La complessità della questione è però elevata al punto da rendere possibile solo a poche organizzazioni di poter procedere in proprio, adattando il codice e mantenendolo efficiente a fronte di data center cresciuti nei modi più eterogenei nel corso di decine di anni. «Quando si è iniziato a parlare di OpenStack, anche chi nel 2011 era perplesso e aveva preferito seguire la strada proprietari nel giro di pochi anni ha capito che era meglio allinearsi – osserva Gianni Sambiasi, Territory Manager di Suse -. Oggi, possiamo parlare di modello virtuoso, lo stesso alla base del successo di Linux».

Un paragone non casuale, per l’azienda capace di costruire buona parte delle fortune proprio sul concetto di distribuzione, partendo appunto dalla versione open source di Unix. «Pensare di scaricare da soli OpenStack e riuscire a gestirlo da soli è molto difficile – sottolinea Sambiasi -. Non parliamo di una comune applicazione, ma di una problematica molto complessa per chi non può contare sulle necessarie competenze, la distribuzione è la soluzione migliore».

Fermo restando la massima libertà del cliente nell’intervenire sul codice, dal punto di vista commerciale il nodo è individuare come articolare l’offerta e il contenuto di una distribuzione. Per mettere a punto le due più recenti novità, con particolare attenzione anche alla nuova frontiera del software defined storage, è stato chiesto a Dynamic Markets di realizzare una ricerca orientata ai sistemi Cloud privati costruiti intorno a OpenStack, che ha coivolto 813 professionisti IT, di imprese in imprese con almeno 250 dipendenti equamente distribuite in sette nazioni tra Nord America ed Europa, rientra anche l’Italia, di cui il 76% opera su più sedi.

I dati dell’indagine mettono nero su bianco come il 90% delle aziende abbia già implementato almeno una soluzione di nuvola privata, che il 96% di loro preferirebbe utilizzare questo approccio per le applicazioni critiche e che il 93% ha individuato nel modello IaaS il riferimento per l’evoluzione del proprio data center. Interessanti sono anche i numeri specifici riferiti a OpenStack: se oggi è presente nel 15% delle architetture, il 66% degli intervistati afferma di volerlo adottare entro la fine del prossimo anno.

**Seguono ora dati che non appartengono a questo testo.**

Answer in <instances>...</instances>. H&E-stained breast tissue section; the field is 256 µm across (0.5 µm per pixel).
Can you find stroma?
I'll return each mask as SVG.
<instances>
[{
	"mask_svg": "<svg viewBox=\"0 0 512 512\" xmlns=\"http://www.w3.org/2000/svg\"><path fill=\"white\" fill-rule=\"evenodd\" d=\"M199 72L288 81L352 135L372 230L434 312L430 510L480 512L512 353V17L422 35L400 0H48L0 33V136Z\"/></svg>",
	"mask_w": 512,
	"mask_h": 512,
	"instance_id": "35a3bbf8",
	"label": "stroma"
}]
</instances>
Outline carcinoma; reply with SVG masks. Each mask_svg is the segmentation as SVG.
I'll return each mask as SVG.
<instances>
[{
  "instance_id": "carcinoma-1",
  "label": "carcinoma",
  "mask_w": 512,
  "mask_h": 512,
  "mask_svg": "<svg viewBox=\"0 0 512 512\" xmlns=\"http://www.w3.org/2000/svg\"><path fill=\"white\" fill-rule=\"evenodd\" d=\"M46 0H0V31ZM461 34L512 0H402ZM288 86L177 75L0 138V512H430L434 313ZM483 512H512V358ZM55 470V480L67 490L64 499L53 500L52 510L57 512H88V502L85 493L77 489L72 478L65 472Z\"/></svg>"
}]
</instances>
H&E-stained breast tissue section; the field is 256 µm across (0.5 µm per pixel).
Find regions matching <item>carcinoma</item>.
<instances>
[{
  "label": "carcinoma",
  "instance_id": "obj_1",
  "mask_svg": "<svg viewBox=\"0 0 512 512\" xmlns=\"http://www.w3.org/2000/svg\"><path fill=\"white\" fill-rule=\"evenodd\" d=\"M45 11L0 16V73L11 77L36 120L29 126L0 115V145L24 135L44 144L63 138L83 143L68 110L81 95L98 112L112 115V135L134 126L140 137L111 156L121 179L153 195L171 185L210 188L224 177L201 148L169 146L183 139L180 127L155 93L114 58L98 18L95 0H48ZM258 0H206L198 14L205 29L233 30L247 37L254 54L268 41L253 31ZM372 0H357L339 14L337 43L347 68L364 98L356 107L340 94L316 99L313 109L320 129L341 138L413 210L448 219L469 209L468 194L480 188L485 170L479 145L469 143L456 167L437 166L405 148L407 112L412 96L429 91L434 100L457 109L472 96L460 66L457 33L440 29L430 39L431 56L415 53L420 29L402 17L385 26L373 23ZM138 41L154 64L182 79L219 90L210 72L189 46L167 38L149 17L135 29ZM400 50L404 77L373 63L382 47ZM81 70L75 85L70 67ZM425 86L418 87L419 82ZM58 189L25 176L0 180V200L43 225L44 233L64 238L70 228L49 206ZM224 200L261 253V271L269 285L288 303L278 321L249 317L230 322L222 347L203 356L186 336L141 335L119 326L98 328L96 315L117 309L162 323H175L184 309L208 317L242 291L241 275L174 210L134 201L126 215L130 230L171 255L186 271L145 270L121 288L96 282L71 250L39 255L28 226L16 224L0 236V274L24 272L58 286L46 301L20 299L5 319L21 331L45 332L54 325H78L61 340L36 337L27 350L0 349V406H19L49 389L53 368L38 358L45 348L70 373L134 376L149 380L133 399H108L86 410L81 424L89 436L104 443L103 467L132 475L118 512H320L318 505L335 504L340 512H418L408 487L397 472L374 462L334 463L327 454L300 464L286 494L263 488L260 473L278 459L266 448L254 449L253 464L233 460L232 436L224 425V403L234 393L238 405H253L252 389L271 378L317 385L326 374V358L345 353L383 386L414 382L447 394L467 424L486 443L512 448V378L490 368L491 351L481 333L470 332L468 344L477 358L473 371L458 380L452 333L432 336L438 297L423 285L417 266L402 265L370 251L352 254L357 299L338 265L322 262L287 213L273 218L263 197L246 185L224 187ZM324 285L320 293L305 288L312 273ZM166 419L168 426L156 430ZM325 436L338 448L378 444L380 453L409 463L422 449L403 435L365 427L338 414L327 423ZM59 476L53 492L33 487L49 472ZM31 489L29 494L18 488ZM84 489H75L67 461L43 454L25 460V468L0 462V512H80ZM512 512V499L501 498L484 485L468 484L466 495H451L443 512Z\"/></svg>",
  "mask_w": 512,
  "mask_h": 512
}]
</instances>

Un successo prevedibile, dal punto di vista di chi lo conosce a fondo. «È un framework pensato per risolvere problematiche complesse – riprende Sambiasi -. Contiene tutte le caratteristiche utili a mettere in piedi i processi, ma sui processi bisogna avere le idee molto chiare. Il nostro compito è proprio rendere questo più facile, individuare tutto ciò che deve essere installato». Compito arduo in Italia, Paese caratterizzato da aziende con peculiarità specifiche e con una marcata riluttanza nello sposare anche i risvolti di condivisione e confronto del mondo open source. «Progetti di questa portata chiamano in causa molti aspetti oltre alla piattaforma IaaS. Networking, storage, amministrazione e altro, possono fare riferimento a una persona diversa. È fondamentale un approccio graduale, nell’ambito di un progetto globale completo di una tabella di marcia».

Nel complesso però, la maturità sull’argomento appare a un buon livello. In linea con i risultati complessivi della ricerca, in Italia il 52% punta sul Cloud prima di tutto per avere una maggiore flessibilità dei sistemi IT e a seguire per aspetti strategici di innovazione (48%) ed economici (47%). Solo il 28%, infine, si scontra con il budget.

Suse, dal canto suo, pone l’attenzione su due aspetti in particolare. «Enterprise Storage 2 è la prima, e al momento unica soluzione, basata su tecnologia Ceph con supporto per una vasta gamma di sistemi operativi, per uno storage software-defined realmente a costi contenuti – conclude Sambiasi -. Siamo inoltre arrivati alla versione beta di Open Stack Cloud 6, con il supporto per l’alta affidabilità e soprattutto per il mondo mainframe».